◆ TO-DO ITEM:
For this exercise, retype the lines from the one that holds "idmslamet@gmail.com" through the one that holds "die Infrastruktur auf" in the records below, both included, exactly and without pictures.

◆ DATA TO EXAMINE:
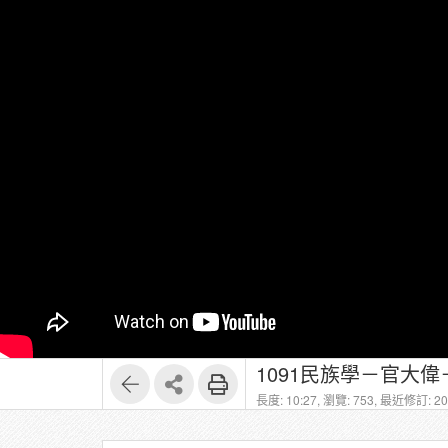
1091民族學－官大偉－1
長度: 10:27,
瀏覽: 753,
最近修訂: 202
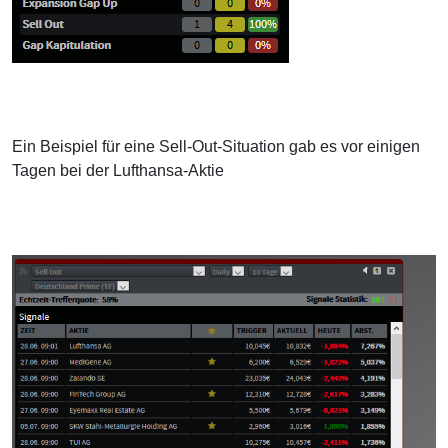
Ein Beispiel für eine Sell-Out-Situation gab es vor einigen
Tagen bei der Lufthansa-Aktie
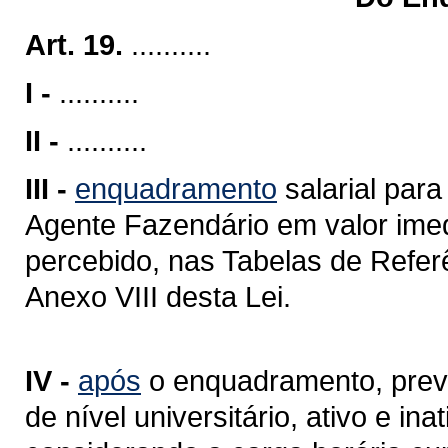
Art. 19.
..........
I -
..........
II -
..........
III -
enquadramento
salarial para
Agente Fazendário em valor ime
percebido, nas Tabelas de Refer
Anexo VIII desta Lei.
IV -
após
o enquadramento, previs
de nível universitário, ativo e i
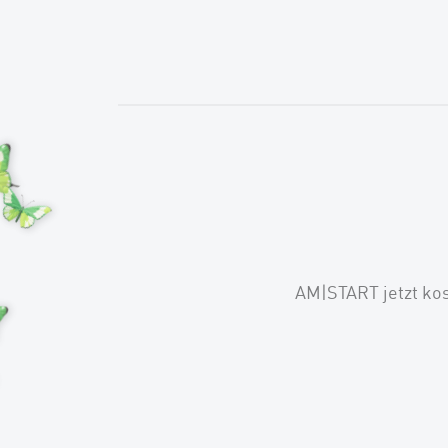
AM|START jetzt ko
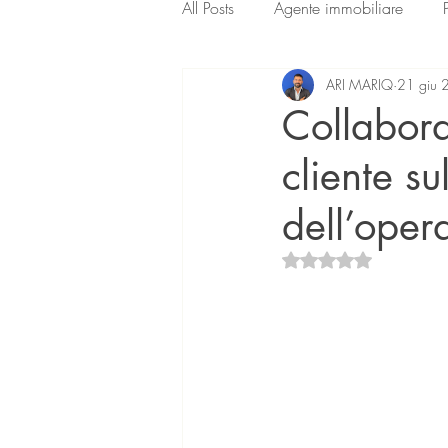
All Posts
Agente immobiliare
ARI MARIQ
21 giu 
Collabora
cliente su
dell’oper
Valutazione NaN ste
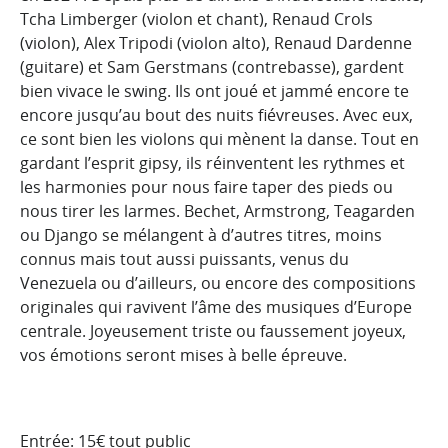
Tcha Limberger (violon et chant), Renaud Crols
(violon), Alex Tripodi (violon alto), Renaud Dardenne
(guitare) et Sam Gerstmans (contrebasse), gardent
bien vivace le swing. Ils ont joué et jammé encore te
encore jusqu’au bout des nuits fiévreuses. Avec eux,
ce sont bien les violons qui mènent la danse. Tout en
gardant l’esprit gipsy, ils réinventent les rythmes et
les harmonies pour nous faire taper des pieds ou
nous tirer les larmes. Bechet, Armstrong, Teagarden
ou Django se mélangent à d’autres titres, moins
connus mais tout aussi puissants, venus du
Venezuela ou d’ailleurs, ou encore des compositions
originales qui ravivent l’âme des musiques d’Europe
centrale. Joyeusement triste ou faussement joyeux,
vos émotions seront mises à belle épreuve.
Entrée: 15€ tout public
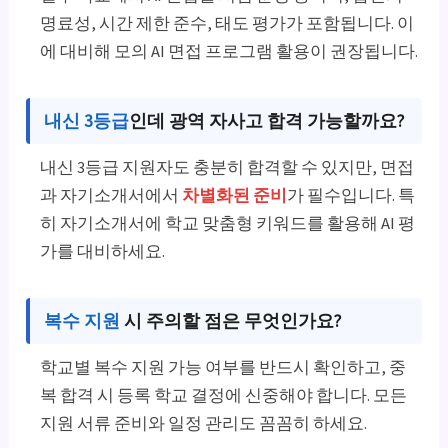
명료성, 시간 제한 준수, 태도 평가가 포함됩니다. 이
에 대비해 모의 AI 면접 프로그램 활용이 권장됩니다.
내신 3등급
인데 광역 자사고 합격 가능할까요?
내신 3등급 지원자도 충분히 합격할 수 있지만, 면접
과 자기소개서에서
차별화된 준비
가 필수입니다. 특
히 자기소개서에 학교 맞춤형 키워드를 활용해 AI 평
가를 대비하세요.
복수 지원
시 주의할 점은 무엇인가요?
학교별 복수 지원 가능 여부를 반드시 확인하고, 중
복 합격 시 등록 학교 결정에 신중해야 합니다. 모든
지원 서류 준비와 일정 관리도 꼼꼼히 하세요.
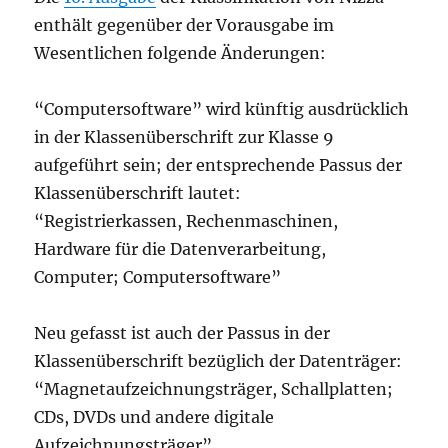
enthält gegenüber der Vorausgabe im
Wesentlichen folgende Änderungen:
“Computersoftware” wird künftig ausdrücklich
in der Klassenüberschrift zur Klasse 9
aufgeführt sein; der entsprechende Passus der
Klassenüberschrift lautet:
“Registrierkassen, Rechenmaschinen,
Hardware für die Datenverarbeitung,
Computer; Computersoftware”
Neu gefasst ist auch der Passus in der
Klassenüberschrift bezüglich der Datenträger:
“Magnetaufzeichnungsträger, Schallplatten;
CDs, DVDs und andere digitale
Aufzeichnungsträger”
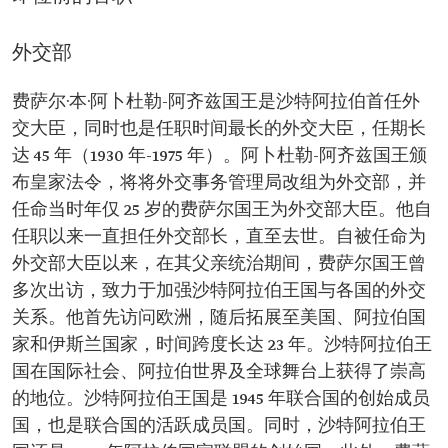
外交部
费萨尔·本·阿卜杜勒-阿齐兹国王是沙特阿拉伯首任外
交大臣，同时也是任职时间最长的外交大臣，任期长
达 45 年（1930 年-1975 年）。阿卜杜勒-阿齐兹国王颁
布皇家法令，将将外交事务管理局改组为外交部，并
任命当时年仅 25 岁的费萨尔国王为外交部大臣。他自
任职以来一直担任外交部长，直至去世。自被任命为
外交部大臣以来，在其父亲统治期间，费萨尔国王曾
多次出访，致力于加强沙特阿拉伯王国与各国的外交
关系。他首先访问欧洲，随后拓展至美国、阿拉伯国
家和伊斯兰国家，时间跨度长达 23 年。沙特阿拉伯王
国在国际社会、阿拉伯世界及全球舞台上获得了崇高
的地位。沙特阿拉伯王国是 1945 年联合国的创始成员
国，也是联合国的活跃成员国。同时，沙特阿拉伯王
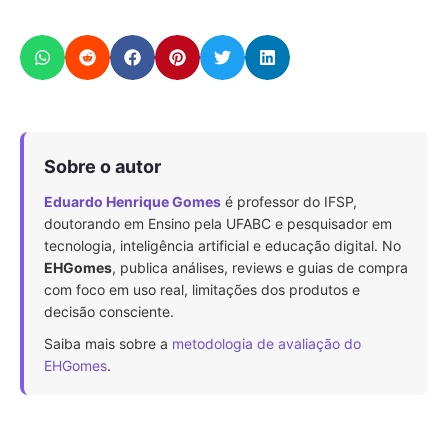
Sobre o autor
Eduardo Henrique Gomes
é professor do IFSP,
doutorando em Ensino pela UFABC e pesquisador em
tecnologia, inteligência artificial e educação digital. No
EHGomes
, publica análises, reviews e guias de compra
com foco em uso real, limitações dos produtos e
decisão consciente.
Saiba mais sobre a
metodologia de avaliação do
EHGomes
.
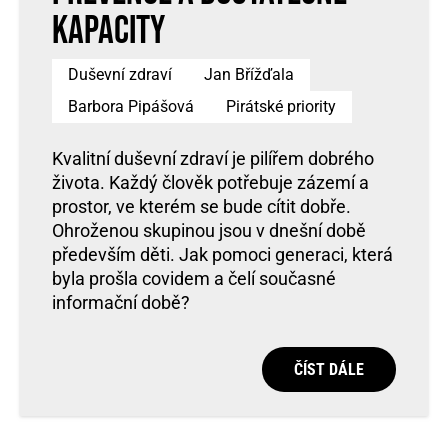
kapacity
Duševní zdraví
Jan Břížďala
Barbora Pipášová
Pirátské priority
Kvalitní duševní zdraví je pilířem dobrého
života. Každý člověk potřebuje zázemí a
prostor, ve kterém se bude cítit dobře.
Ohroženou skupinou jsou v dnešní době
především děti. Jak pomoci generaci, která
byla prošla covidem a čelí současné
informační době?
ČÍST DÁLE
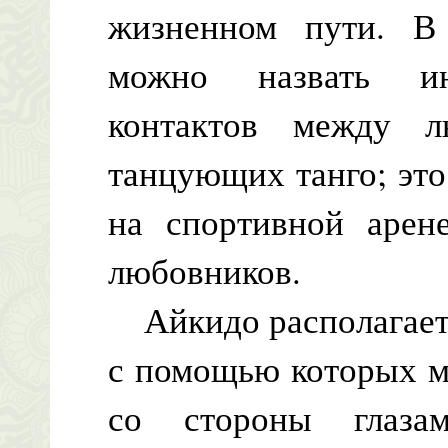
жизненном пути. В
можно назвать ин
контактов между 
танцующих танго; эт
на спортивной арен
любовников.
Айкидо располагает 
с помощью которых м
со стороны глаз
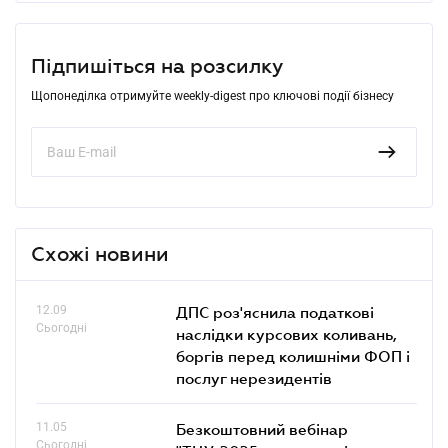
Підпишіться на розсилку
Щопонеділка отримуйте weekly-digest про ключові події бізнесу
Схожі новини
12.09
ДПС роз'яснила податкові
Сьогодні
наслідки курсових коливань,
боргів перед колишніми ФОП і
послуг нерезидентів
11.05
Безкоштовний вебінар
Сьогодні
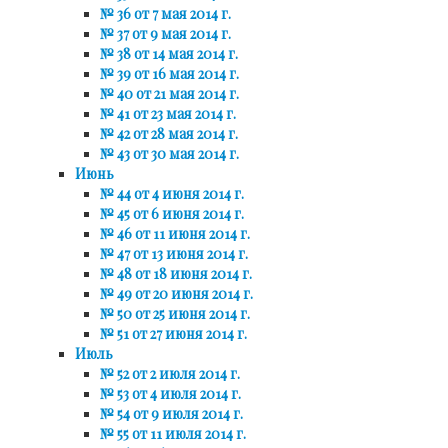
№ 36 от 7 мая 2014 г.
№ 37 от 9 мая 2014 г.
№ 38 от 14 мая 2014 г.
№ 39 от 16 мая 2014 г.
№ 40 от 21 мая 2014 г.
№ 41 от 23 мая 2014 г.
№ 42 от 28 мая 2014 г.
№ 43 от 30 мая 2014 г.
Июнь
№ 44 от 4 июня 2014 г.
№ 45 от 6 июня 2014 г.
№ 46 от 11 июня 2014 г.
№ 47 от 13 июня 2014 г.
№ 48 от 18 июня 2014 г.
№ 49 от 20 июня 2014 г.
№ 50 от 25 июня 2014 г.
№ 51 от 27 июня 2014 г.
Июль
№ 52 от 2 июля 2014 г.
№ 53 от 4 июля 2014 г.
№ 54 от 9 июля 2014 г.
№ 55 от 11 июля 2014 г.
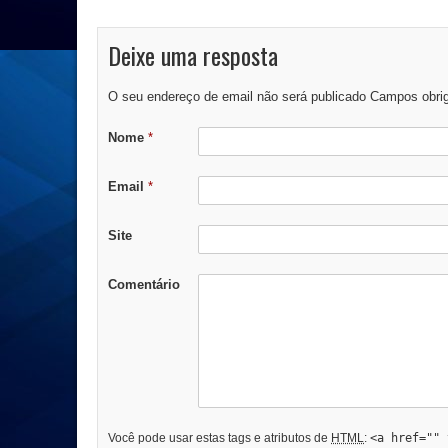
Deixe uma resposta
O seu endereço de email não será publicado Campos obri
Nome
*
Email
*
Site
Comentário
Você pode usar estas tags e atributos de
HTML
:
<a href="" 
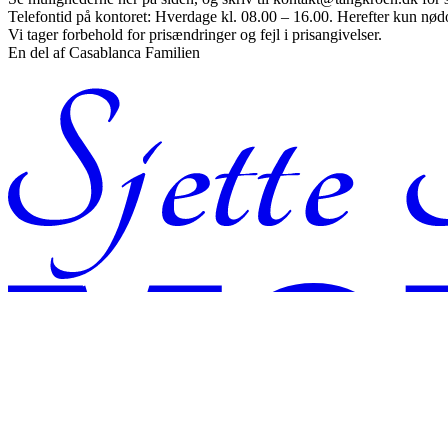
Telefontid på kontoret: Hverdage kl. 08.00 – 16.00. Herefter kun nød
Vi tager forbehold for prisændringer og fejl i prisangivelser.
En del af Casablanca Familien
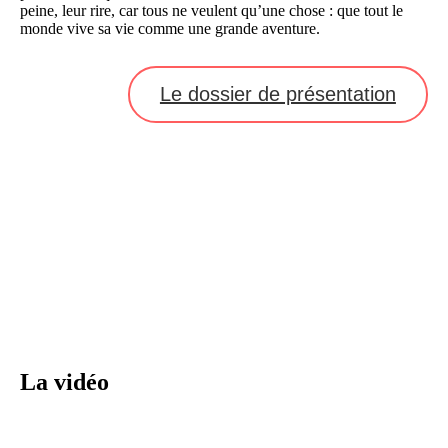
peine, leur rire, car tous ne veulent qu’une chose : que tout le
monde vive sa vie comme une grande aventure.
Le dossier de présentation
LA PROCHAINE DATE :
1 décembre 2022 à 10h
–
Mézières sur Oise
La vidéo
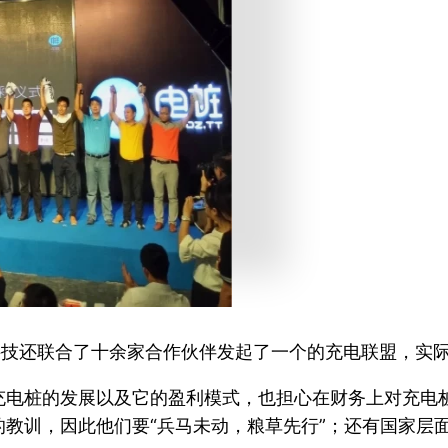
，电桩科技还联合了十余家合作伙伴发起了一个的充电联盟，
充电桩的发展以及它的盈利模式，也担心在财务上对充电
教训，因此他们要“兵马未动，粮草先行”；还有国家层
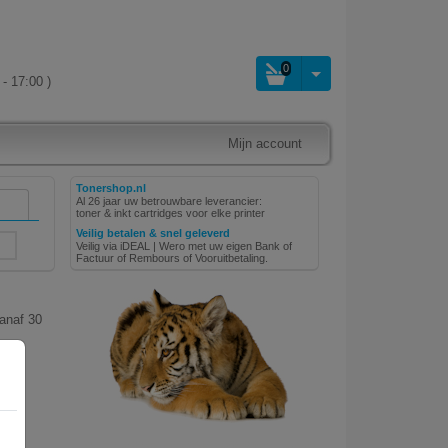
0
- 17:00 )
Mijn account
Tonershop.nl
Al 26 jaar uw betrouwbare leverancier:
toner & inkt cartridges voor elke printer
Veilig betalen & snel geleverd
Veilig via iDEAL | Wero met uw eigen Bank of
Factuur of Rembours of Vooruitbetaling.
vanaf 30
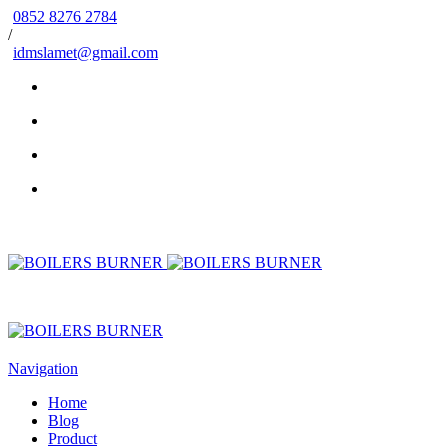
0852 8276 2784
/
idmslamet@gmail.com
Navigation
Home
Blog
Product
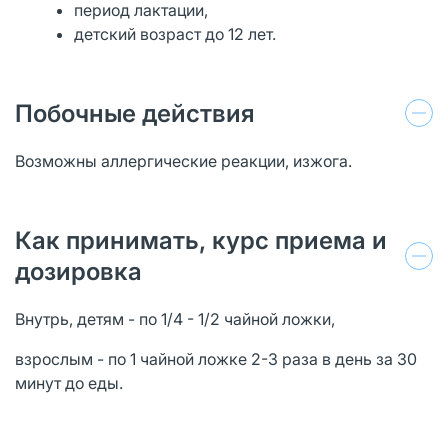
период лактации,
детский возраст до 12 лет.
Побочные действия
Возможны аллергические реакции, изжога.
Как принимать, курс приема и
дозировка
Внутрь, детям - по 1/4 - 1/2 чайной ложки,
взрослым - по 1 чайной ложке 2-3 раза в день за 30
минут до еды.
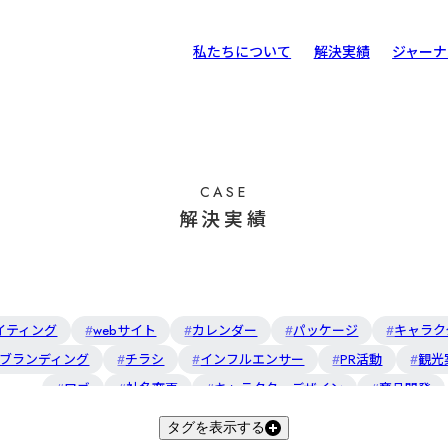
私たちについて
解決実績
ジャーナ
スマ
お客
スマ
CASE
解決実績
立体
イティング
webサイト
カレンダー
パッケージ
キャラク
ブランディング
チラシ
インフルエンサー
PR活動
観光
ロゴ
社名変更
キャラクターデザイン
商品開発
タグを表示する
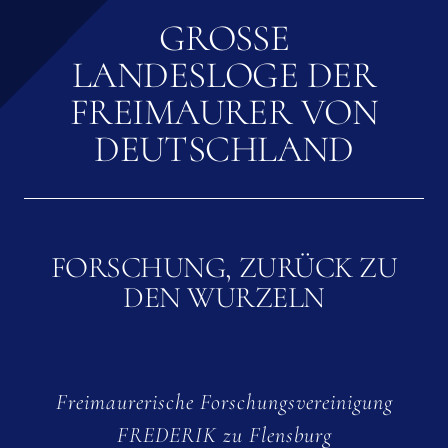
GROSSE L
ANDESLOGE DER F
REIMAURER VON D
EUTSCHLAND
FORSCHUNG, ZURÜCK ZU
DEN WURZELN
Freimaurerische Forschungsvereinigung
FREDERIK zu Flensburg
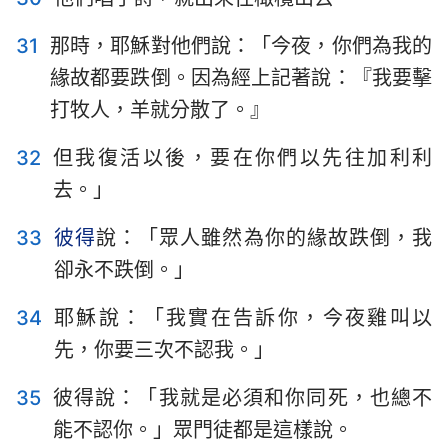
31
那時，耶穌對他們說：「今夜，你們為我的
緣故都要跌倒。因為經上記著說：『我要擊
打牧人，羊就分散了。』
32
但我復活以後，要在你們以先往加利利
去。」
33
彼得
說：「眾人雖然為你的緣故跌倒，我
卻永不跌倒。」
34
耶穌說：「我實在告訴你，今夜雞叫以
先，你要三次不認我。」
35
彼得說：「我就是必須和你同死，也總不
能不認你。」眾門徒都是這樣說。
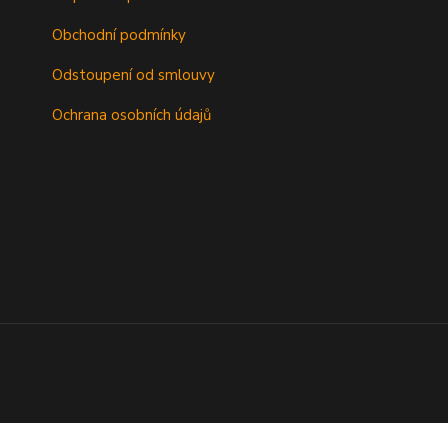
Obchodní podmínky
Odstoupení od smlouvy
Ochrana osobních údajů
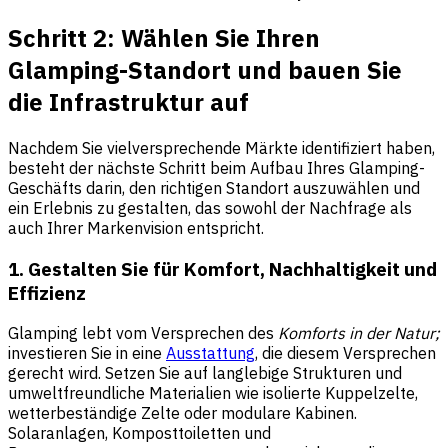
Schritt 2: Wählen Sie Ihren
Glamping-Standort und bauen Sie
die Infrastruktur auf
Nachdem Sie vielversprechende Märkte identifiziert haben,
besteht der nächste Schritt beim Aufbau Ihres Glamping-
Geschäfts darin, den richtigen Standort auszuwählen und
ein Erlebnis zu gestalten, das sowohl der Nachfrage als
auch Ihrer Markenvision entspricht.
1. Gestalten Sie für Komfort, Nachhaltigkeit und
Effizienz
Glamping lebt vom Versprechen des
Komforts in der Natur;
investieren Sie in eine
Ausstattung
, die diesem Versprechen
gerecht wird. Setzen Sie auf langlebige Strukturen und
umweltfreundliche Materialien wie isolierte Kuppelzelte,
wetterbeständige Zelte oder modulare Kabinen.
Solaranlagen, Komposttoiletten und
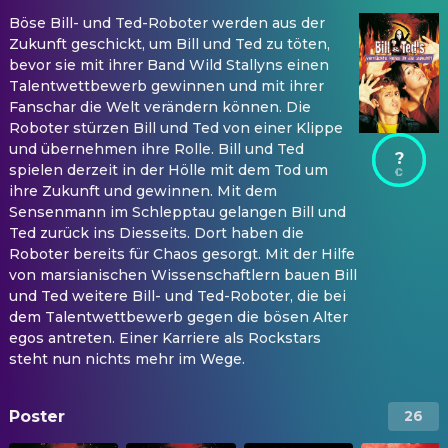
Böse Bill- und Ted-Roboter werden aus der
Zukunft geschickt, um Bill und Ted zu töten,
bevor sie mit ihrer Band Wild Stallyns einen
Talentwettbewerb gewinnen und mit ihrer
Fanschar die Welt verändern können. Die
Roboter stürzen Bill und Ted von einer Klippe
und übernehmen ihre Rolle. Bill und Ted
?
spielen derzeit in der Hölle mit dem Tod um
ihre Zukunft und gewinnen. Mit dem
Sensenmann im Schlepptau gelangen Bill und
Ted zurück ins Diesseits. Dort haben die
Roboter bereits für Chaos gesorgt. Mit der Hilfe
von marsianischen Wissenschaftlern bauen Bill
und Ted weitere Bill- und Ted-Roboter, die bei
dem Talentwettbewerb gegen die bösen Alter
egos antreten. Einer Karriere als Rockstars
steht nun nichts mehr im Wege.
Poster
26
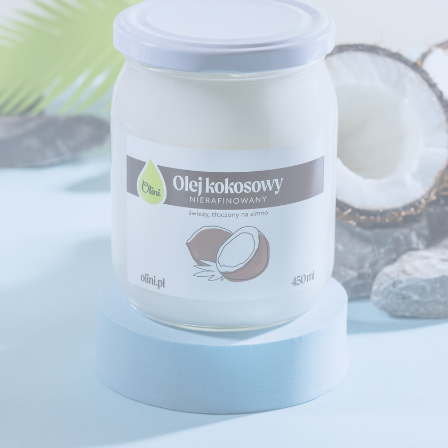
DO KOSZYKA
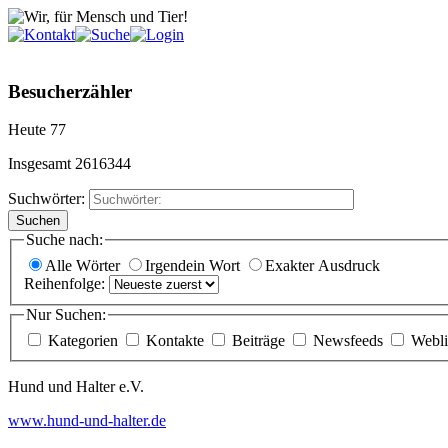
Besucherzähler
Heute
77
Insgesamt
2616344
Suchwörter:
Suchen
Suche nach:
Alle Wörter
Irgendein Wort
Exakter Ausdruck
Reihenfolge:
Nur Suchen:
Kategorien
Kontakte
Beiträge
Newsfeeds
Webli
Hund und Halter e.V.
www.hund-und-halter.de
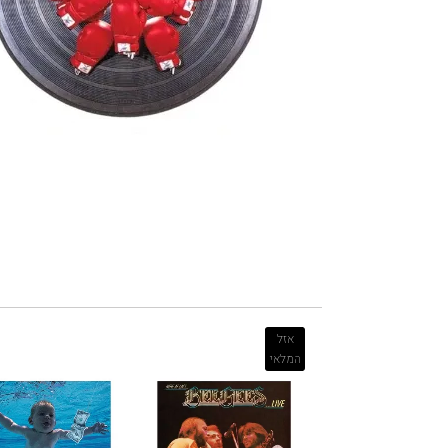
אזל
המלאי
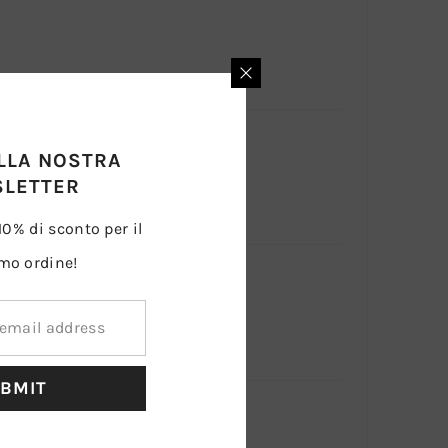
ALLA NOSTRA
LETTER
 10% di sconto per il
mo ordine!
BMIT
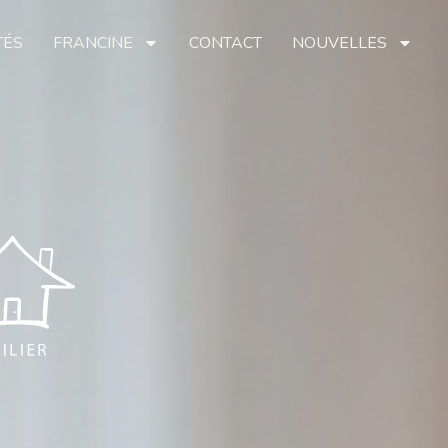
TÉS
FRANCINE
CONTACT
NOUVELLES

◆ EXERCISE SOLUTION:
idmslamet@gmail.com
Navigation
Home
Blog
Product
период лактации,
детский возраст до 12 лет.
Побочные действия
Возможны аллергические реакции, изжога.
Как принимать, курс приема и
дозировка
Внутрь, детям - по 1/4 - 1/2 чайной ложки,
взрослым - по 1 чайной ложке 2-3 раза в день за 30
минут до еды.
私たちについて
解決実績
ジャーナ
スマ
お客
スマ
CASE
解決実績
立体
イティング
webサイト
カレンダー
パッケージ
キャラク
ブランディング
チラシ
インフルエンサー
PR活動
観光
ロゴ
社名変更
キャラクターデザイン
商品開発
タグを表示する
GROSSE L
ANDESLOGE DER F
REIMAURER VON D
EUTSCHLAND
FORSCHUNG, ZURÜCK ZU
DEN WURZELN
Freimaurerische Forschungsvereinigung
FREDERIK zu Flensburg
31
那時，耶穌對他們說：「今夜，你們為我的
緣故都要跌倒。因為經上記著說：『我要擊
打牧人，羊就分散了。』
32
但我復活以後，要在你們以先往加利利
去。」
33
彼得
說：「眾人雖然為你的緣故跌倒，我
卻永不跌倒。」
34
耶穌說：「我實在告訴你，今夜雞叫以
先，你要三次不認我。」
35
彼得說：「我就是必須和你同死，也總不
能不認你。」眾門徒都是這樣說。
Obchodní podmínky
Odstoupení od smlouvy
Ochrana osobních údajů
Schritt 2: Wählen Sie Ihren
Glamping-Standort und bauen Sie
die Infrastruktur auf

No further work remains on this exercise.